I looked at my plastic legs. I lifted my plastic hands in front of my face and wiggled my plastic fingers.
Then I was back in my own body again, looking at the doll across from me, holding up its hands, wiggling its fingers.
I blinked, swallowed, breathed.
The syncing process caused a bit of amnesia. But once it was over, I barely remembered it. What happened felt like a distant dream.
Mr. Leão sped up the first stage of the training. Another week, and I was done. They let me start working downtown. They gave me two weeks off and a fifty-thousand-dollar completion bonus.
I spent my two weeks off in Paris.
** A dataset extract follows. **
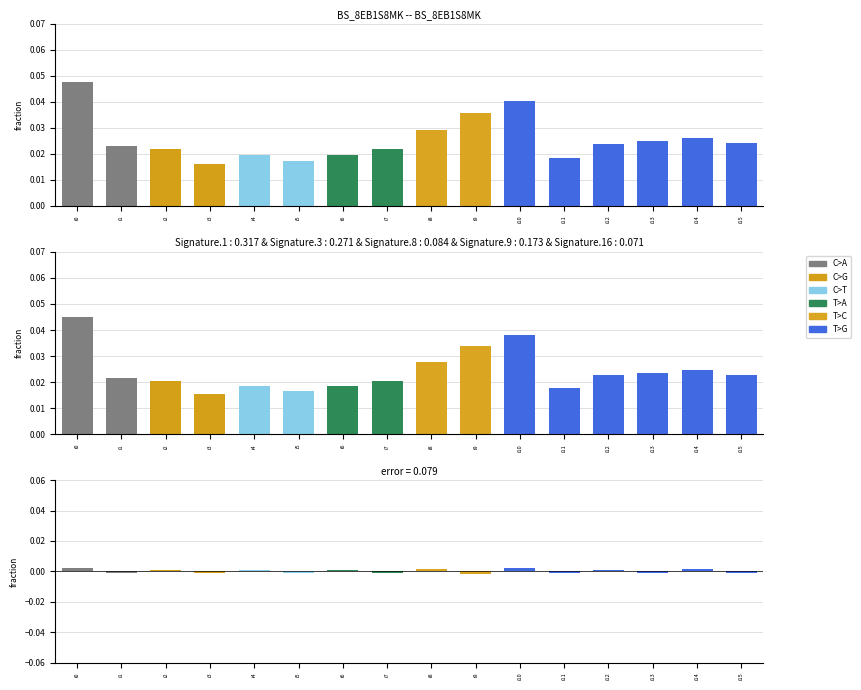

Is it true that C>T equals 0.0 at i9?

True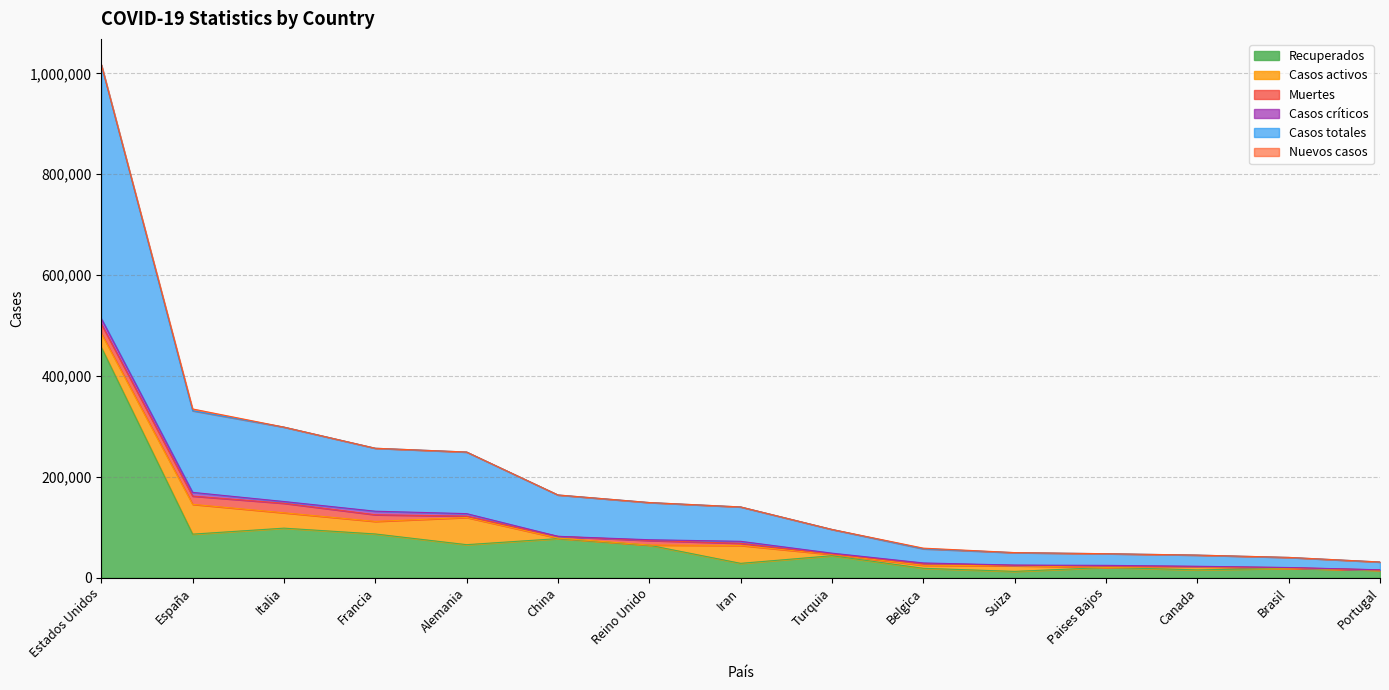

What is the value of the Casos activos point at the 13th from the left?

6013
Then I went to work downtown for the first time, with a desk right next to Yusimy and Brian’s.
“Welcome back,” Brian said. “Did you have a good vacation?” He looked different. Thinner. His eyes had less light.
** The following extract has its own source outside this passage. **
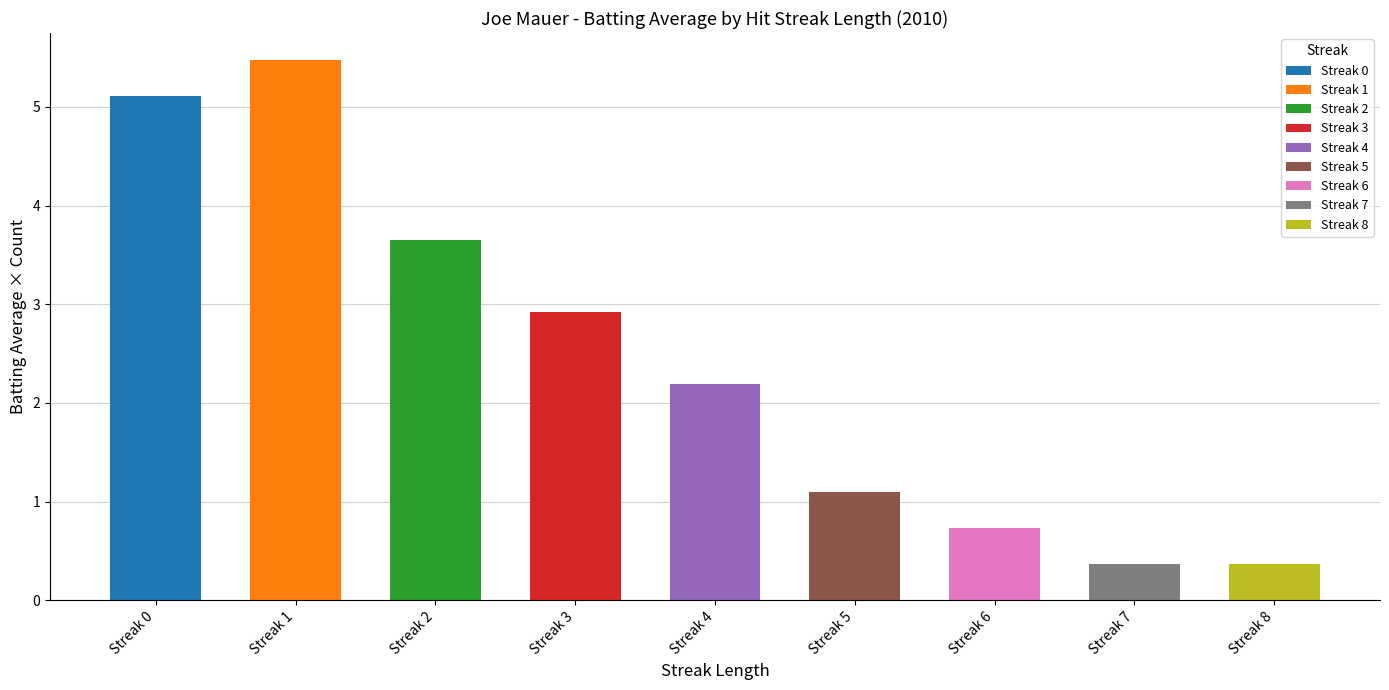

Does the chart contain stacked bars?

No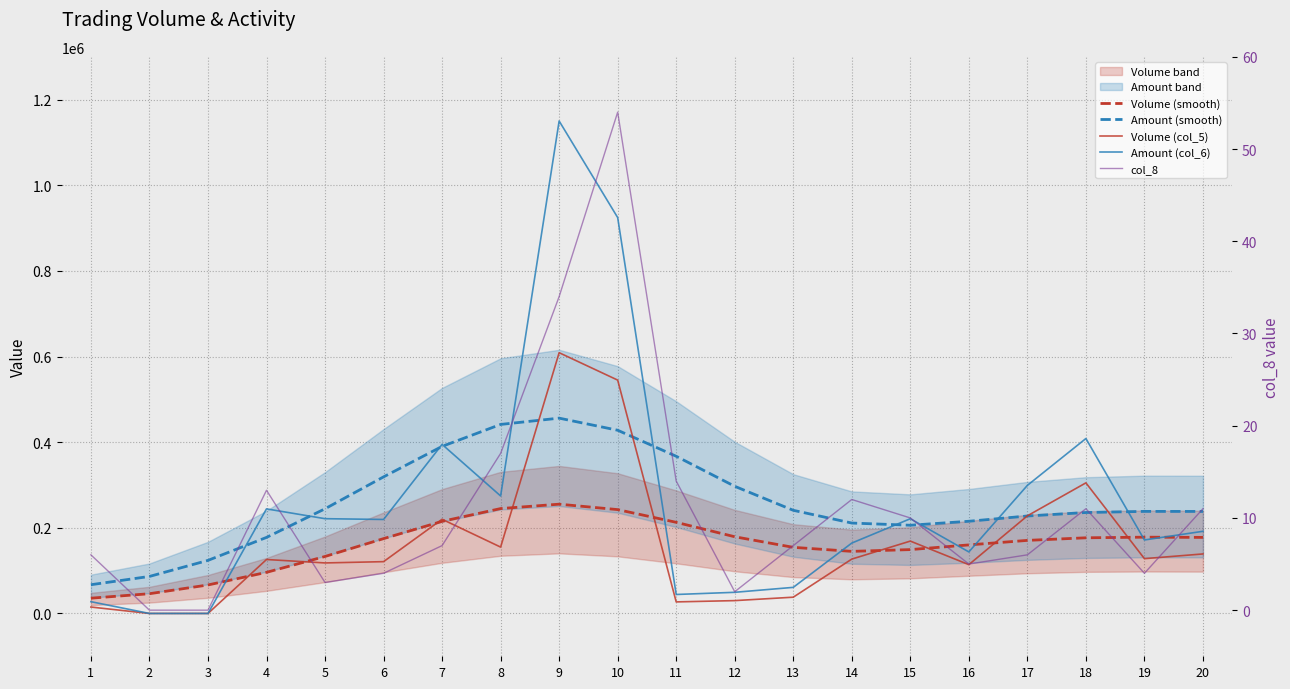

What is the value of the Volume (col_5) point at the 12th from the left?

30000.0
“Paris was amazing. I can’t wait to go back.”
I filled my thermos with coffee and then logged into my computer and opened the training page.
The prompt asked whether a standard Friedel-Crafts alkylation would synthesize 1-propylbenzene from benzene. Option A said yes. Option B said the reaction would carbocation-rearrange and yield the wrong product.
I chose option B.
I sipped my coffee.
I blinked, and I felt three other sets of eyes blinking, too.
Mr. Leão told me there was only one Hailey OPU, but I knew there were more. I could feel them. When I breathed, I felt their lungs fill with air. When they swallowed, I felt them all swallow.
If any of them became anxious or afraid, I felt that, too. I felt everything they did, like tiny nervous twitches in my muscles and skin.
Soon, there’d be more of me, too.
They owned the rights to me now. They’d condensed all my thoughts, memories, and emotions into a single, virtualized personality container that they could shove these OPUs inside to keep them sane.
How will I feel when there are thousands of Hailey OPUs out in the world?
Millions of me?
Every OPU they build on top of me is another piece of myself I’ll never get back.